=== Teks yang Ditampilkan ===
Pencabutan RUU PKS: Ketidak-Sadaran Anggota Dewan Terhadap Tranformasi Seksualitas?

Pencabutan RUU PKS: Ketidak-Sadaran Anggota Dewan Terhadap Tranformasi Seksualitas?

Anggota dewan tidak sedang menunggu, namun sedang tidak sadar bahwa saat ini anak-anak mereka tengah berada dipusaran arus evolusi iklim seksualitas baru.

Pencabutan RUU PKS: Ketidak-Sadaran Anggota Dewan Terhadap Tranformasi Seksualitas?

Soal dicabutnya Rancangan Undang-Undang Penghapusan Kekerasan Seksual (RUU PKS), berikut adalah penggalan berita dari Tirto.id:

“Komisioner Komnas Perempuan―Alimatul Qibtiyyah―menilai, pembahasan RUU ini seharusnya mudah, terlebih jika ada kesepahaman mengenai urgensi masalah kekerasan seksual. Menunda pembahasan hanya menunjukkan bahwa para wakil rakyat tak paham bahwa ini adalah masalah genting.”

Konstruksi Seksualitas di Indonesia

Di samping jumlah angka statistik kasus kekerasan seksual yang terekam oleh berbagai institusi yang sangat mengkhawatirkan, kemunculan fenomena-fenomena yang mengindikasikan betapa tidak sehatnya konstruksi seksualitas di Indonesia juga bermunculan setidaknya sejak satu tahun terakhir.

Indikasi-indikasi ini merentang mulai dari: kasus tataran verbal seperti kasus pernyataan patriarkis Kapolri Idham Aziz dan kasus unggahan video seorang polisi yang mengatakan “pacar kamu ganteng? Kaya? Bisa gini gak (sambil mengisi ulang senjata api sebagai metafora maskulinitas)?”; hingga kasus tataran agamis, yang baru-baru ini naik daun dalam bentuk seminar poligami.

Indikasi ketidak-sehatan konstruksi seksualitas di Indonesia tidak hanya terlihat di kehidupan orang dewasa, namun juga terlihat di kehidupan remaja (kurang lebih usia 14-18 tahun) dan anak-anak muda (usia 19-30 tahun). Disadari atau tidak, remaja dan anak muda saat ini mendapat paparan sekaligus lingkungan yang lebih erotik dibanding generasi sebelum mereka.

=== Daftar Catatan ===
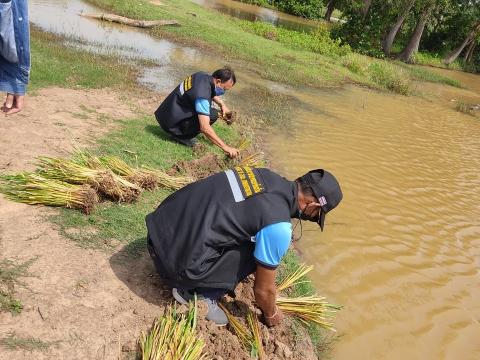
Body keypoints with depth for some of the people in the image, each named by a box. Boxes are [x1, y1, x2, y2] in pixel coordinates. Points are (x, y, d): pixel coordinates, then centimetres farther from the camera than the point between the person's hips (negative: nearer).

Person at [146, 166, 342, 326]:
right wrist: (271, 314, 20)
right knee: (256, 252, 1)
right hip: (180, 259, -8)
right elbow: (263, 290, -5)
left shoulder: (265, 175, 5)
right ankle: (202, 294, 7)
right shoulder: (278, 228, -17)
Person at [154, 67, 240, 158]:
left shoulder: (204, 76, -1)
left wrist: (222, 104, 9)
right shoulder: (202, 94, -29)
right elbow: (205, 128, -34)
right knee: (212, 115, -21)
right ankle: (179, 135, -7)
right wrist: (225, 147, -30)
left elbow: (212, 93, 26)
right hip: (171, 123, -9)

=== Petunjuk Tugas ===
1) Dalam artikel tentang pencabutan RUU PKS, kalimat yang diawali "Indikasi-indikasi ini merentang" menyebut beberapa kasus. Sebutkan semuanya.
2) Siapa komisioner Komnas Perempuan yang pendapatnya dikutip dari Tirto.id dalam artikel tentang pencabutan RUU PKS?
3) Teruskan artikel tentang pencabutan RUU PKS mulai dari sesudah kalimat terakhir yang tampil.
Catatan-catatan itu sama sekali tidak dipakai di sini.

=== Jawaban Berurutan ===
1)
- Pernyataan patriarkis Kapolri Idham Aziz
- Unggahan video seorang polisi yang mengatakan "pacar kamu ganteng? Kaya? Bisa gini gak?" sambil mengisi ulang senjata api
- Seminar poligami

2) Alimatul Qibtiyyah.

3)
Seksualitas: Dulu dan Sekarang

Generasi sebelum mereka (Orang tua mereka, yang mengalami masa muda di era 1980-1990an), hanya dapat menikmati suguhan erotik ketika mengunjungi bioskop ataupun membeli majalah dewasa, yang kebetulan pada masa itu, Era Soeharto cenderung melonggarkan konten pornografi untuk mengalihkan perhatian publik terhadap isu kekuasaan. Kondisi media pada era itu tentu serba terbatas, baik secara lokasi ataupun secara durasi.

Hal ini menjadikan konsumsi konten erotik generasi tua tidak seberkelanjutan sebagaimana yang dialami oleh remaja dan anak muda masa kini dengan kemudahan gawainya. Meskipun tidak menutup kemungkinan juga bahwa, bisa jadi bobot erotikanya cukup intens. Namun akses generasi tua terhadap konten erotik mendapat penyempitan yang luar biasa karena terjadinya ‘reformasi’ perfilman Indonesia saat menjelang era millenium.

Generasi tua perlu menunggu setidaknya satu dasawarsa untuk mendapatkan kembali kebebasan erotik. Di tahun 2010, gawai cerdas masuk Indonesia dan pertumbuhannya semakin mirip kacang goreng. Selama satu dasawarsa masa penantian, DVD erotik yang dijual sembunyi-sembunyi oleh penjaja kaset di pinggir jalan menjadi media alternatif bagi generasi lama. Sejak ada gawai, pelanggan pedagang kaset terserap oleh gawai.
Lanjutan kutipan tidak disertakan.